At least 97 people have died in the outbreak, with 226 cases of acute flaccid paralysis reported as of 9 November. Most of the cases involve young people between ages 15 and 29. To date, four of the AFP cases have been confirmed as polio.
The outbreak is due to imported poliovirus that is related to the virus circulating in Angola. The Congo Republic recorded its last case of indigenous polio in 2000, and urgent action is required by government and partner agencies to again make the country polio-free.
"Polio outbreaks highlight our global vulnerability to infectious disease," says Dr. Robert Scott, chair of Rotary’s International PolioPlus Committee. "It reinforces the fact that polio 'control' is not an option, and only successful eradication will stop the disease."

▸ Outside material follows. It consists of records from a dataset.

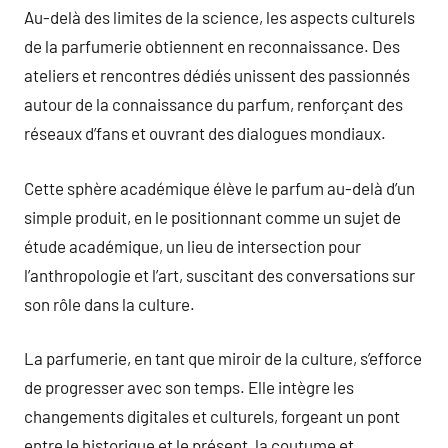
Au-delà des limites de la science, les aspects culturels
de la parfumerie obtiennent en reconnaissance. Des
ateliers et rencontres dédiés unissent des passionnés
autour de la connaissance du parfum, renforçant des
réseaux d’fans et ouvrant des dialogues mondiaux.
Cette sphère académique élève le parfum au-delà d’un
simple produit, en le positionnant comme un sujet de
étude académique, un lieu de intersection pour
l’anthropologie et l’art, suscitant des conversations sur
son rôle dans la culture.
La parfumerie, en tant que miroir de la culture, s’efforce
de progresser avec son temps. Elle intègre les
changements digitales et culturels, forgeant un pont
entre le historique et le présent, la coutume et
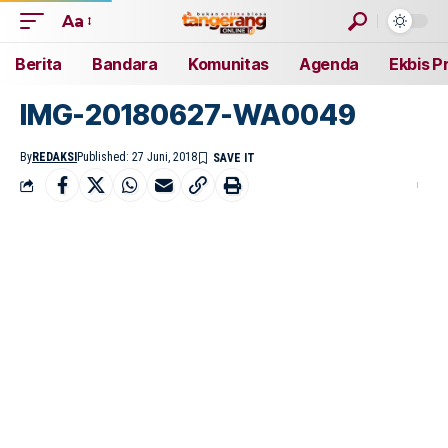
Aa
Berita
Bandara
Komunitas
Agenda
Ekbis P
IMG-20180627-WA0049
By
REDAKSI
Published: 27 Juni, 2018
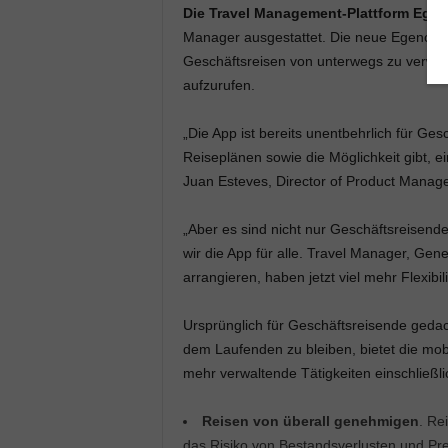
Die Travel Management-Plattform Egenc
Manager ausgestattet. Die neue Egencia A
Geschäftsreisen von unterwegs zu verwal
aufzurufen.
„Die App ist bereits unentbehrlich für Ges
Reiseplänen sowie die Möglichkeit gibt, 
Juan Esteves, Director of Product Manag
„Aber es sind nicht nur Geschäftsreisende
wir die App für alle. Travel Manager, Gen
arrangieren, haben jetzt viel mehr Flexibi
Ursprünglich für Geschäftsreisende geda
dem Laufenden zu bleiben, bietet die mobi
mehr verwaltende Tätigkeiten einschließli
Reisen von überall genehmigen
. Re
das Risiko von Bestandsverlusten und Prei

According to WHO, at least three national vaccination campaigns are planned to combat the outbreak, with the first targeting three million people of all ages in the Congo Republic and parts of neighboring Democratic Republic of the Congo and Angola on 12 November and 18-22 November. Subsequent campaigns are planned for 3-7 December and 26-30 December.
"Every man, every woman, every child will be immunized irrespective of their past immunization status," says Dr. Luis Sambo, WHO regional director for Africa. "This way we can be assured that everybody is reached, including young adults, whose immunity may be low."
Outbreaks of imported polio cases are not uncommon during eradication efforts, underscoring the critical need to stop transmission of the virus in the remaining polio-endemic countries: Afghanistan, India, Nigeria, and Pakistan.
"Our experience shows that where polio transmission has been stopped before, it can be stopped again," Scott says. "A fast, large-scale, high-quality immunization response using the new tools at hand, along with strong surveillance, is absolutely critical."